There is one thing that is crystal clear by the end of Robert Eggers' The Lighthouse, this is 100% the film he wanted to make. There are plot elements and themes in the film that are murkier but the film comes to us unmarred by studio notes and test audience reactions. As a result, The Lighthouse is a strikingly original film.
Full disclosure, I walked out of the film puzzled at what I had just seen. I wasn't sure I liked the film even though I was certain that I respected it. As time passes since seeing it, the film keeps replaying in my head. It forces me to wrestle with its alluring images and cryptic nature. As time passes, I like the film more and more.
The plot of the film is fairly simple. Two men, younger Ephraim Winslow (Robert Pattinson) and older Thomas Wake (Willem Dafoe), are sent to an isolated lighthouse to work a four-week stint.
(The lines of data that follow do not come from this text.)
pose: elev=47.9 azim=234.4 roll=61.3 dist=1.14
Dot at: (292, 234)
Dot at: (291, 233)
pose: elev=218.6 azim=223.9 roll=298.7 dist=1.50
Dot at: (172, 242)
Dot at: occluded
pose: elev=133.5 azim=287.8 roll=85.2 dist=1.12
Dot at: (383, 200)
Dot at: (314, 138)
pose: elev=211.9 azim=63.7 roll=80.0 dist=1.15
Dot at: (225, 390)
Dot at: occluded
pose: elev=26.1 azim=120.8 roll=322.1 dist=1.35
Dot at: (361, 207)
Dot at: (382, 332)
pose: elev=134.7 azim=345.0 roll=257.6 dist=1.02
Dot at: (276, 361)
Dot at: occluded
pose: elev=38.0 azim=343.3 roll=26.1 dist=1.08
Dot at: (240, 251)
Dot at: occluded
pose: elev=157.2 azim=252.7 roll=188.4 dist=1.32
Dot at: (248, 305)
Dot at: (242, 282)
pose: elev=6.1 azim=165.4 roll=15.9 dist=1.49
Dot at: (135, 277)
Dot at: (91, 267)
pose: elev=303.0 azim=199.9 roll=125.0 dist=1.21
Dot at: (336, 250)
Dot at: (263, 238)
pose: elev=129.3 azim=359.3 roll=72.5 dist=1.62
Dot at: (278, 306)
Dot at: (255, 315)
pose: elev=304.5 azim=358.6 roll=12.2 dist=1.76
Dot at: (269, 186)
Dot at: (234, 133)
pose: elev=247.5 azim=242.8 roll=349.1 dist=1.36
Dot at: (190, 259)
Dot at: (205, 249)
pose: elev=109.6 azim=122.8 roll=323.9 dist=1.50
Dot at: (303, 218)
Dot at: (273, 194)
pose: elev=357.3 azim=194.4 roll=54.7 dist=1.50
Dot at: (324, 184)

During that time, they talk, drink, fart, fight and slowly go mad while also becoming closer to one another.
Eggers is a master at creating a sense of place. The grey on a darker grey palette and boxed in aspect ratio harken back to the silent era of film. The sound design, which deserves an Oscar, creates a cacophony of clanking gears, crackling waves, ungodly roars from the horn and the cry of seagulls. Paired with the sometimes nightmarish images, the film has an uncanny way of making you feel the approaching madness.
Madness does come as Thomas has an authoritarian rule over Ephraim. Ephraim is always on the ground level, taking care of the menial chores such as mopping floors while Thomas remains at the top, basking in the light. Each night the men come together to eat and drink and try to have conversations. It becomes clear that Thomas resents Ephraim for his youth and vigor. Ephraim in turn questions Thomas's experience believing him to be a mad drunk. The tight structure of these dinner scenes steadily traces the rift between them.
Ephraim is our protagonist but he is unreliable at best. We are never certain that his visions are real. Mermaids, tentacles and an unruly seagull all may be part of his psyche under stress or maybe there is truly something supernatural at play. The film plays with our sense of time as the nights blur together and the visions become more frequent.
What does all this add up to? Well at first I wasn't sure. The more I ponder the film the more I see the deconstruction of artificial masculinity. Several key lines of witty dialogue observe the way men front manliness. Both men have personas that end up shattered by the end of the film. Their masculinity shifts far from their first nearly silent interaction to almost kissing one night in drunken revelry.
The Lighthouse is not going to be for everyone and I initially wasn't sure I enjoyed it. Funny how a powerful film can claw around in your brain until you begin to deal with it and address its mysteries. The film didn't quite have the emotional connection for me like Egger's The Witch but it still left an impact. Dafoe and Pattinson deserve awards come Oscar season. They are truly remarkable.